Data visualization images:
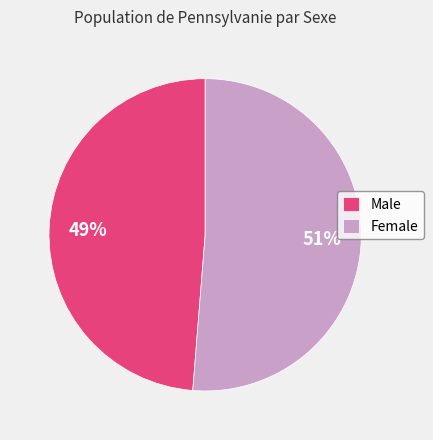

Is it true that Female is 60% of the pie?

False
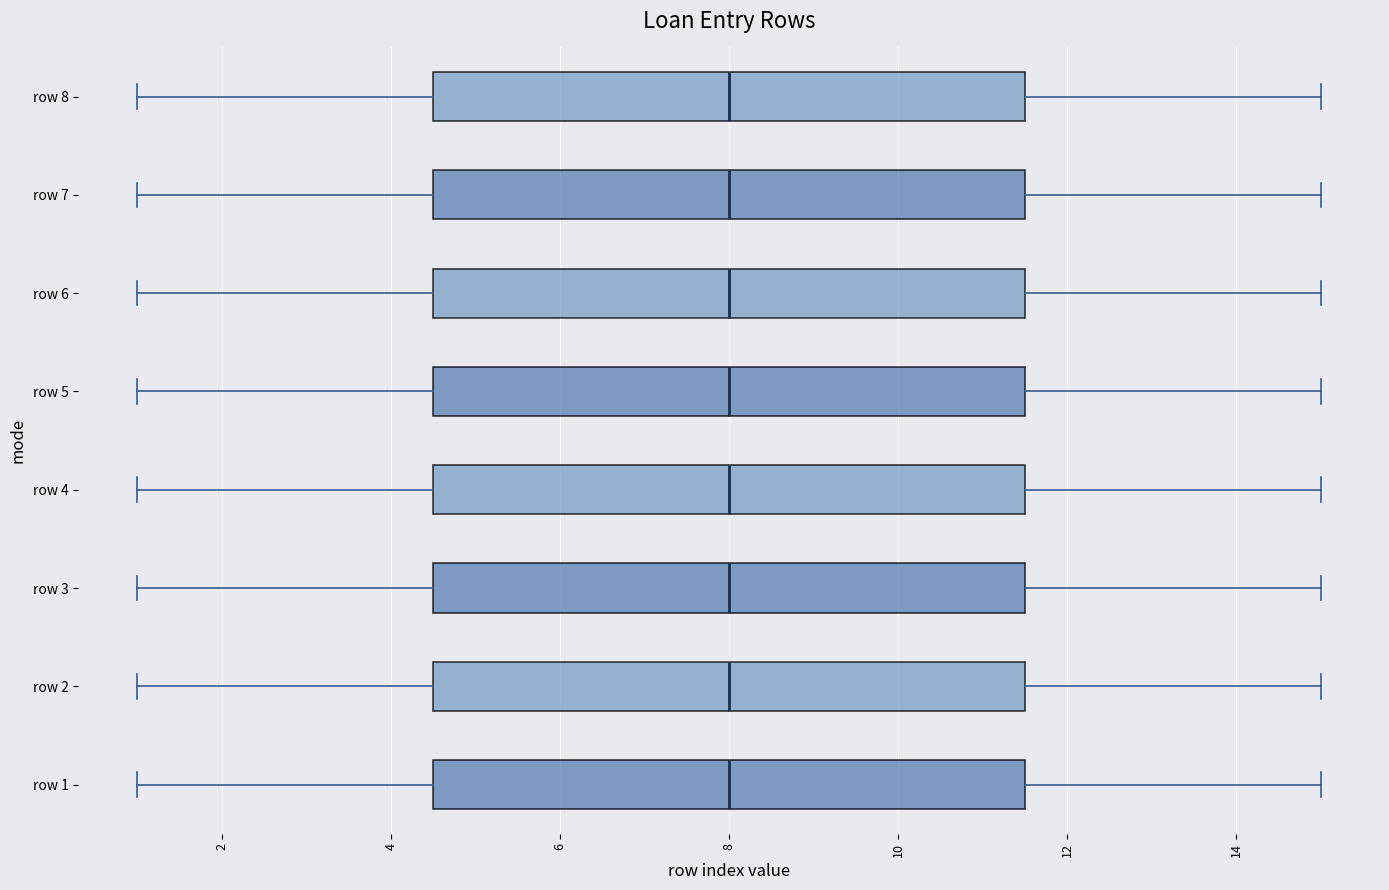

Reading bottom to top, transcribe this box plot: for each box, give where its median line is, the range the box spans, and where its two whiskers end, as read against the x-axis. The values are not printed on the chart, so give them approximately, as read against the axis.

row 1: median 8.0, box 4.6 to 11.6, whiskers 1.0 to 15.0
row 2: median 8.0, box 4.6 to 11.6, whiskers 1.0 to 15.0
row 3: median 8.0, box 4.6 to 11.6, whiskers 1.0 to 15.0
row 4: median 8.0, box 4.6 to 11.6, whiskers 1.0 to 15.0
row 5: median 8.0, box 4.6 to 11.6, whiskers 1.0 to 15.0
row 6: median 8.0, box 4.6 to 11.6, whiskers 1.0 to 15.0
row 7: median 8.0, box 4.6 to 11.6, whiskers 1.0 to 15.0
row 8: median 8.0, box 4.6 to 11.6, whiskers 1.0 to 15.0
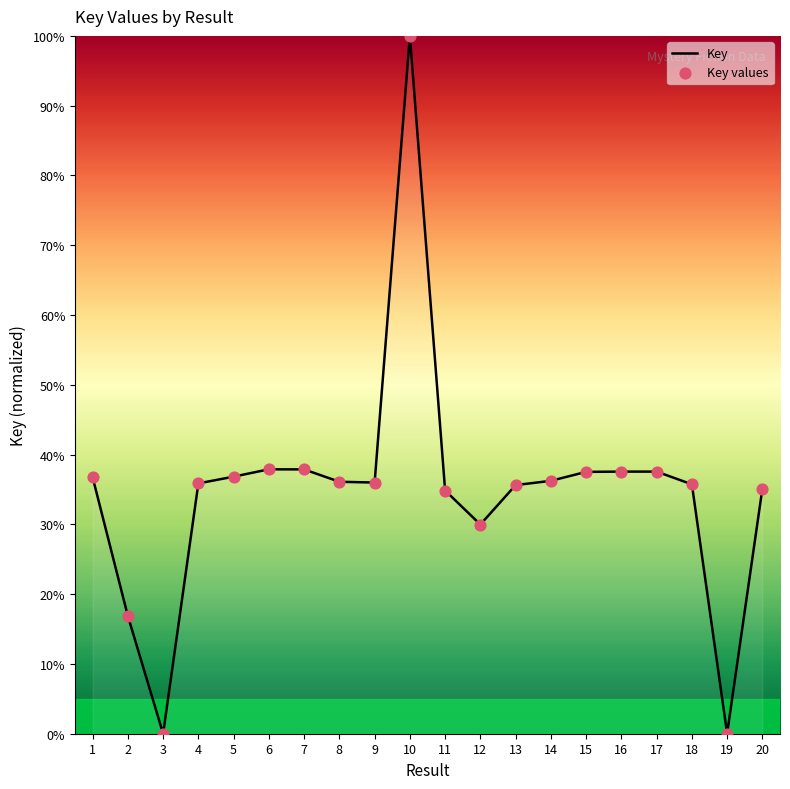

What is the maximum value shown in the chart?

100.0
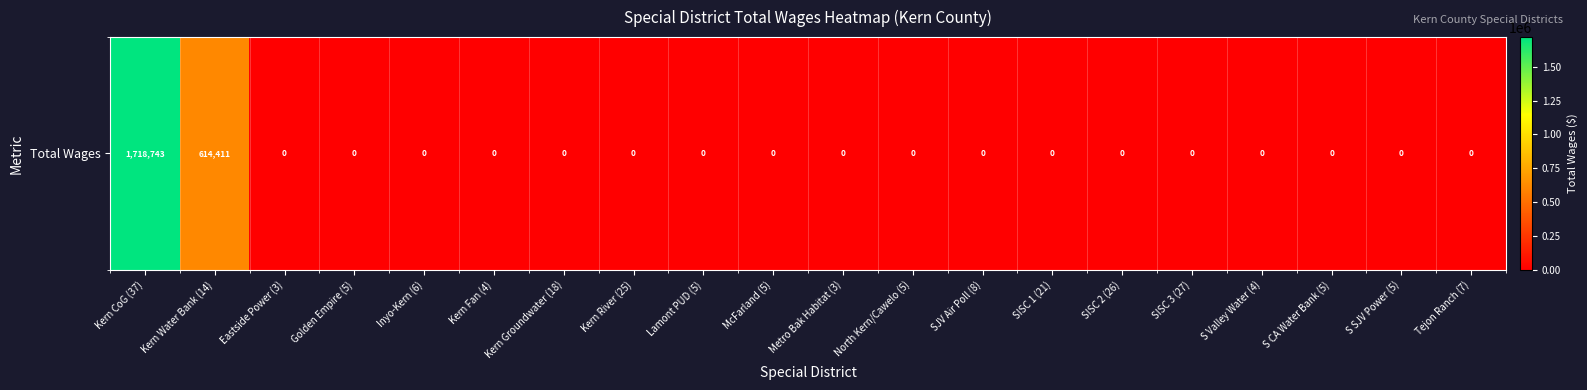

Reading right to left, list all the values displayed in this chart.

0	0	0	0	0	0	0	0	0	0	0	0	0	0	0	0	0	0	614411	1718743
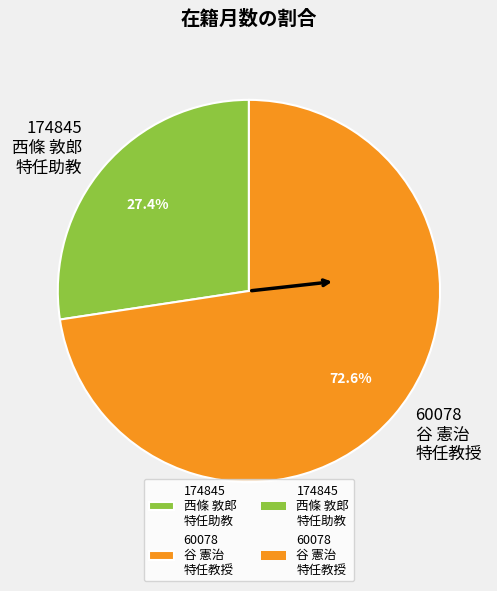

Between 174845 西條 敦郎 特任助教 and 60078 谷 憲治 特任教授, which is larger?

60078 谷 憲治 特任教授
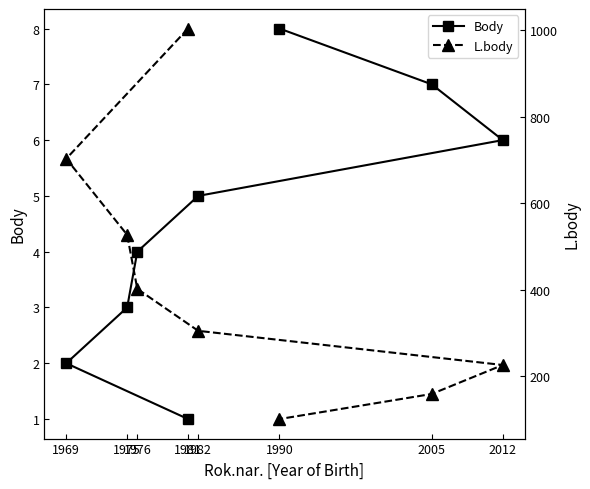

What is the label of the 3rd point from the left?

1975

EXERCISE: Copy all of the data above word for word, but leave out the pictures.

RESULT:
Is it true that Female is 60% of the pie?

False

Reading bottom to top, transcribe this box plot: for each box, give where its median line is, the range the box spans, and where its two whiskers end, as read against the x-axis. The values are not printed on the chart, so give them approximately, as read against the axis.

row 1: median 8.0, box 4.6 to 11.6, whiskers 1.0 to 15.0
row 2: median 8.0, box 4.6 to 11.6, whiskers 1.0 to 15.0
row 3: median 8.0, box 4.6 to 11.6, whiskers 1.0 to 15.0
row 4: median 8.0, box 4.6 to 11.6, whiskers 1.0 to 15.0
row 5: median 8.0, box 4.6 to 11.6, whiskers 1.0 to 15.0
row 6: median 8.0, box 4.6 to 11.6, whiskers 1.0 to 15.0
row 7: median 8.0, box 4.6 to 11.6, whiskers 1.0 to 15.0
row 8: median 8.0, box 4.6 to 11.6, whiskers 1.0 to 15.0

What is the maximum value shown in the chart?

100.0

Reading right to left, list all the values displayed in this chart.

0	0	0	0	0	0	0	0	0	0	0	0	0	0	0	0	0	0	614411	1718743

Between 174845 西條 敦郎 特任助教 and 60078 谷 憲治 特任教授, which is larger?

60078 谷 憲治 特任教授

What is the label of the 3rd point from the left?

1975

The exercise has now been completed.